Noviembre de primavera en Mendoza. ¿Cómo explicar con inermes palabras los verdes, los colores, las aves cantando por doquier, disfrutando los primeros calores anunciando el verano ya próximo?. «Mendoza está hermosa», me habían dicho.
La última vez que estuve en Mendoza fue en un viaje de verano, en la época de la vendimia, con mis padres. Seguramente tendría cinco o seis años. Aún recuerdo la belleza de esos álamos, de esos viñedos, de esos frutales. De las rutas corriendo por un túnel de árboles. Aún recuerdo el Atuel, el Tunuyán, el Diamante… esos ríos de aguas frescas nacidos en las cumbres de los Andes y que me habían acompañado como un sueño en mis recuerdos de infancia.

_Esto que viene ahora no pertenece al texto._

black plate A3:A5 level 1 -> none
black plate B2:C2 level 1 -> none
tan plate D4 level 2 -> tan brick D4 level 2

Pero admito que nuevamente quedé maravillado, embelesado con esos paisajes. Con las montañas como fondo perfecto de los viñedos. De las fincas que por doquier producen algunos de los mejores vinos del mundo.
La ciudad capital, homónima, turística, me dejó un sabor a ser extranjero en mi propio país. Calles limpias, ordenadas, de pujante actividad comercial y turística. Bellísimas plazas de fuentes danzantes, y paseos, y parques. Los jacarandaes florecidos cubriendo de terciopelo violáceo su sombra. Poéticas visiones de ensueño por donde uno desee fijar la vista.

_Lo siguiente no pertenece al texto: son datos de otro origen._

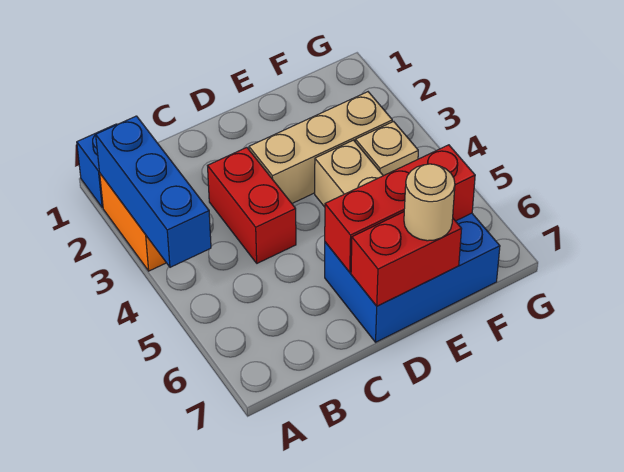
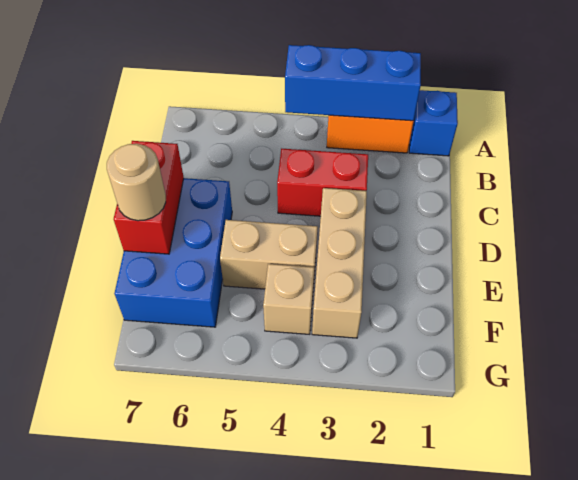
red brick D6:F6 level 2 -> none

Si uno viaja en auto verá en la ruta, cada tantos kilómetros, carteles que informan teléfonos útiles. Existe una buena señalización en general, y un puesto de información turística o Gendarmería pueden informar, prácticamente en cualquier localidad, del estado de rutas y caminos.
La sequía que afecta desde hace un tiempo la zona de Cuyo no me permitió disfrutar nuevamente de esos ríos de ensueño infantil que cruzamos varias veces. Pero el río Mendoza, camino a Uspallata me mostró la velocidad de su corriente.
Jalonadas a sus orillas, se pueden encontrar varias empresas que se dedican a llevar a los turistas en supuestas riesgosas aventuras de rafting por sus aguas. Pero lo que verdaderamente quita el aliento es escuchar en el silencio de un atardecer, con los últimos rayos de sol coloreando la punta de los cerros, el fluir rápido entre las piedras de esas aguas heladas bajando de las montañas.